Le revers de la médaille est que les chansons semblent avoir été écrites pourLa Petite SirèneouLoi sur les sœursou un certain nombre d'autres comédies musicales intermédiaires. Leur style brillant et sans texture n'a d'égal que celui de la production, qui a été co-réalisée – d'une manière ou d'une autre – par Jerry Zaks (qui a mis en scène une reprise de la pièce à Broadway en 2007) et Robert De Niro (qui a réalisé et joué dans le film). Une chose que l'on peut dire de ce duo improbable, c'est qu'ils dirigent un navire serré : malgré l'ajout d'environ 19 numéros musicaux, ils amènent la chose en deux heures rapides, la même durée que le film. (Vers la fin, avec chaque morceau de tissu conjonctif retiré, les événements s'entrechoquent comme un os heurtant un os.) Une chose que vousne peut pasCe que je dis, c'est que Zaks et De Niro donnent à la série un profil distinctif. Parmi les œufs de Pâques vraisemblablement involontaires que j'ai remarqués figuraient des références àActualités,Laque,Les gars et les poupées,Maillot Garçons, et bien sûr,Histoire du côté ouest.Un conte du Bronxvous rappellera tout cela, et bien plus encore ; cela ne vous rappellera tout simplement pas.

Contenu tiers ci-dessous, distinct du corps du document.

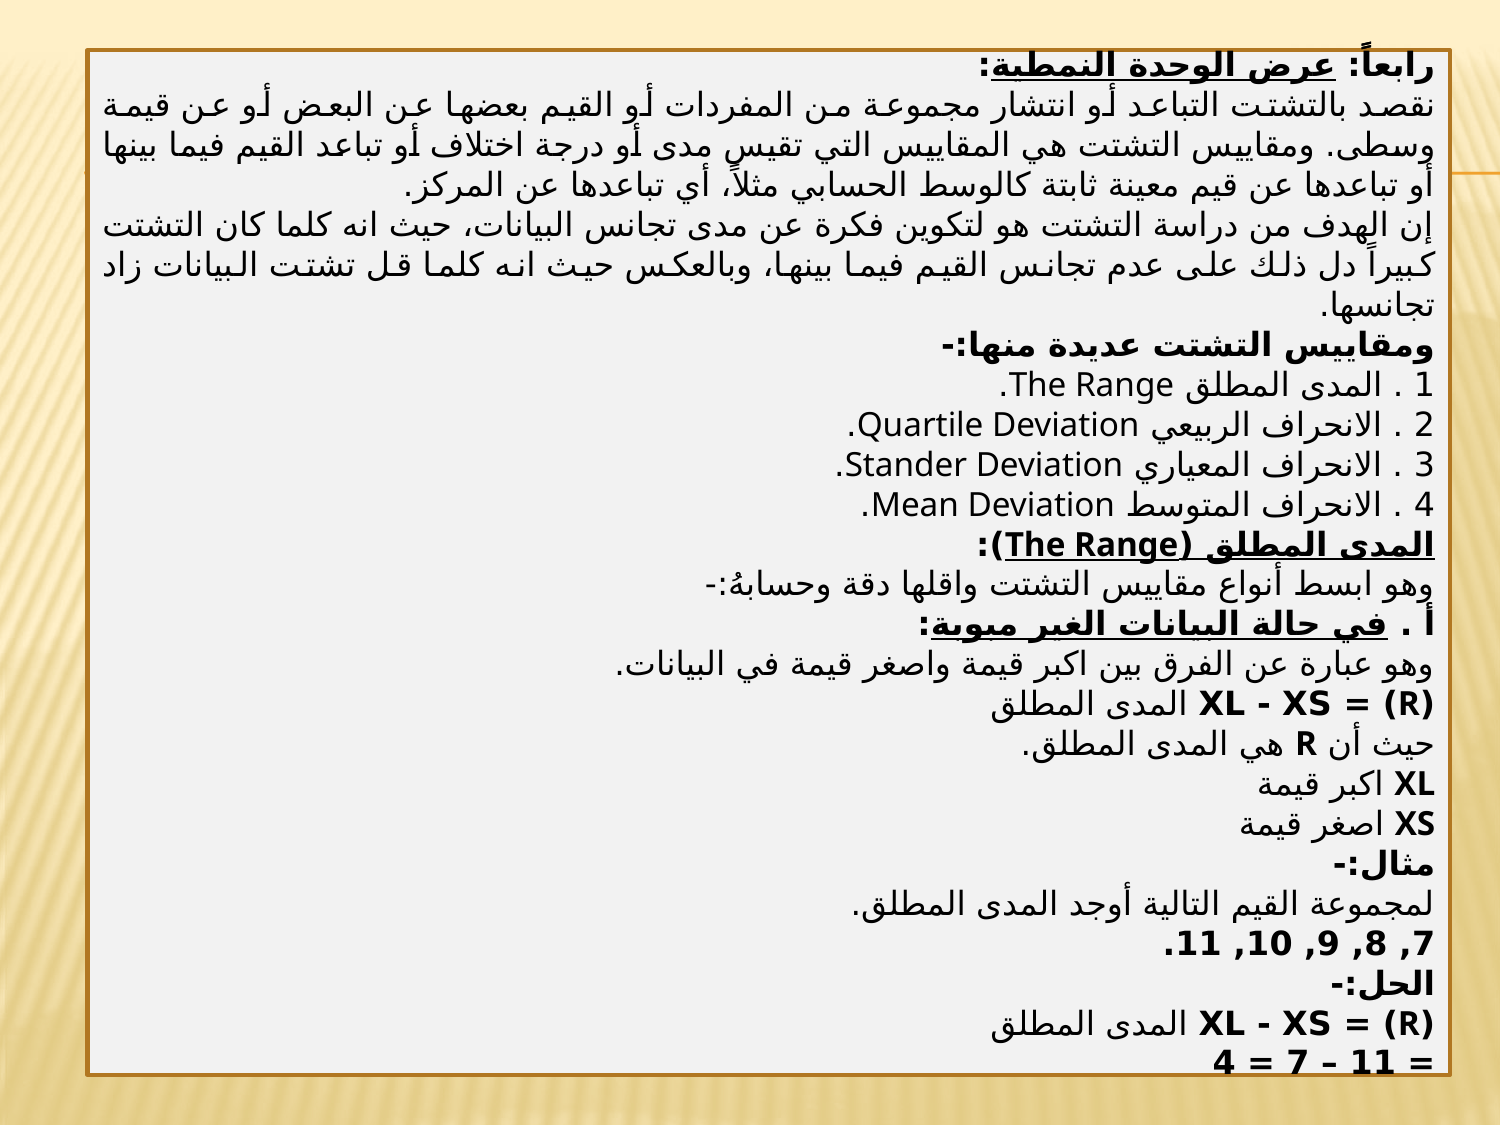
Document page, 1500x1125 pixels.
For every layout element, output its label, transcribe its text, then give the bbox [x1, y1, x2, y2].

C'est dommage ; la comédie musicale est belle et raisonnablement bien interprétée, notamment par Bobby Conte Thornton dans le rôle de Calogero et Nick Cordero dans le rôle de Sonny. Et il a toujours, en résumé, cet ensemble de préoccupations actuelles et intemporelles. Dans une société corrompue, l’ouvrier est-il « un connard », comme le prétend Sonny ? Comment donner un sens moral aux bonnes qualités des mauvaises personnes – et vice versa ? QueUn conte du Bronx, en tant que comédie musicale, ne répond jamais à ces questions, c'est assez juste ; qu'il manque de subtilité pour les soulever sérieusement est presque un crime.
Un conte du Bronxest au Théâtre Longacre.